Thursday, November 12, 2009

Milk; It Does a Body Good, but Not That Good

Interesting post in the Weighty Matters blog post about the milk industry's claims regarding milk and the ability for it to help you lose weight.

I've heard the claims about milk helping you to lose weight. It was another one of those "read it a few times and filed it away" things I do.

The thing is that milk, like any other large industry (oil, restaurants, tobacco, corn,...anyone with a lobbying group wooing your congressional representatives) has their own media spinners working hard to get you, Joe Sixpack, to know just enough to associate their lobby interest with rainbows and gummi bears when you hear about their interest. They spend a lot of money on public relations companies. to get their message out there to influence you.

And it works. After all, I just said that I had heard about milk=weight loss. I don't know the mechanics, but I've heard it. They took some one-off research and turned it into a sound bite for public consumption.

The thing is that I've been stuck in the weight-loss treadmill long enough that when I look at this I see the whole thing for what it is. A sound bite for advertising their product.

As I've said before there is no magic bullet for weight loss. If drinking vitamin Yellow 13 made weight melt off or swallowing tapeworms would allow us to eat whole pizzas and maintain a perfect figure we wouldn't have an American continent that is slowly sinking into the ocean under the weight of its inhabitants. Okay, it's not really doing that. But you get the point.

Weight loss is simple in idea. Calories in greater than calories out, you store them as fat. Calories in less than calories out, you lose weight. Day to day weight varies with water retention, salt intake, biomatter in your digestive tract, etc. but averages out to your rough body weight. Weight loss "systems", if analyzed, are really just screwing with your short term caloric intake (for the most part) or giving you some "tool" for cutting down your caloric intake without thinking of those dirty words "caloric intake".
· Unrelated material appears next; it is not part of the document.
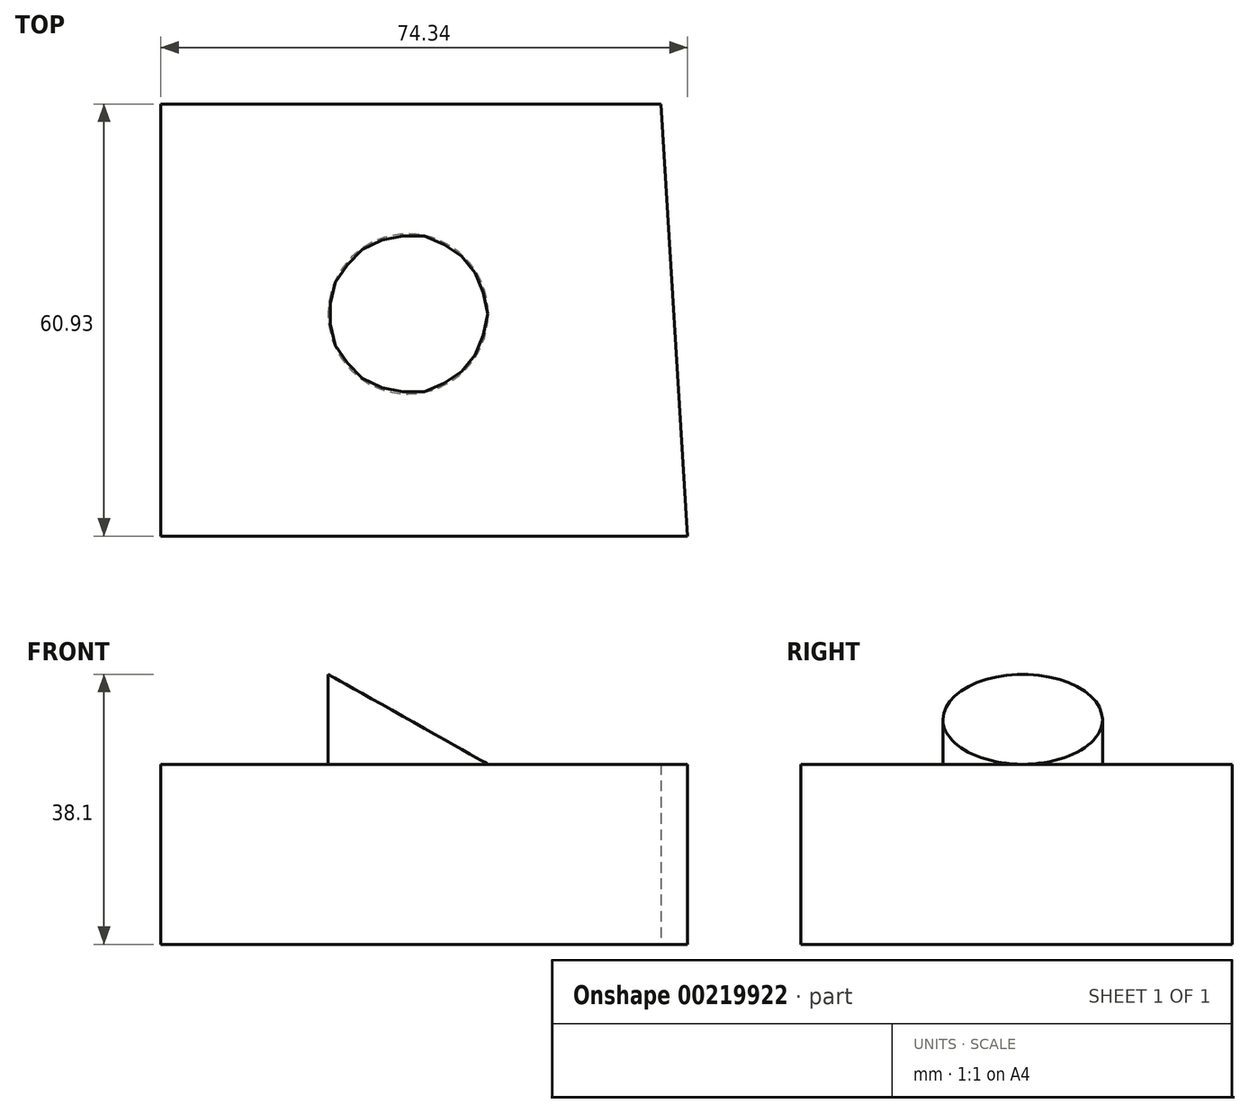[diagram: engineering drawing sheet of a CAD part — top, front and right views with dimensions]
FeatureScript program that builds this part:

Summary: you eat too much.

Milk has fat and calories in addition to good minerals. It's not a "bad" food. The fat in it probably screws with your satiety level so you might feel fuller than you normally do, then you don't necessarily eat as much for the meal...that's possible. Fat does that. Real fat makes you feel more full so if you happen to be one of the tiny percentage of people that pay attention to how the stomach feels instead of how full the plate is then you shave 20 calories off the meal.

Is that a dramatic enough difference to justify saying it's a diet miracle food? I don't think so. I've heard similar claims about vegetables, soups, and spicy food. It still doesn't negate the fact that these things have calories and people are mostly fat out of habits, not "good food vs. bad food." These claims have a teeny tiny kernel of truth that makes the claims just good enough that you can't sue their cheerleaders paying the PR firms to tell you about them.

I'll start believing these claims when I can eat their wonderfood and then a whole pizza for a week straight and not gain any weight. Otherwise it's just another miracle cure magic bullet packaged for public consumption.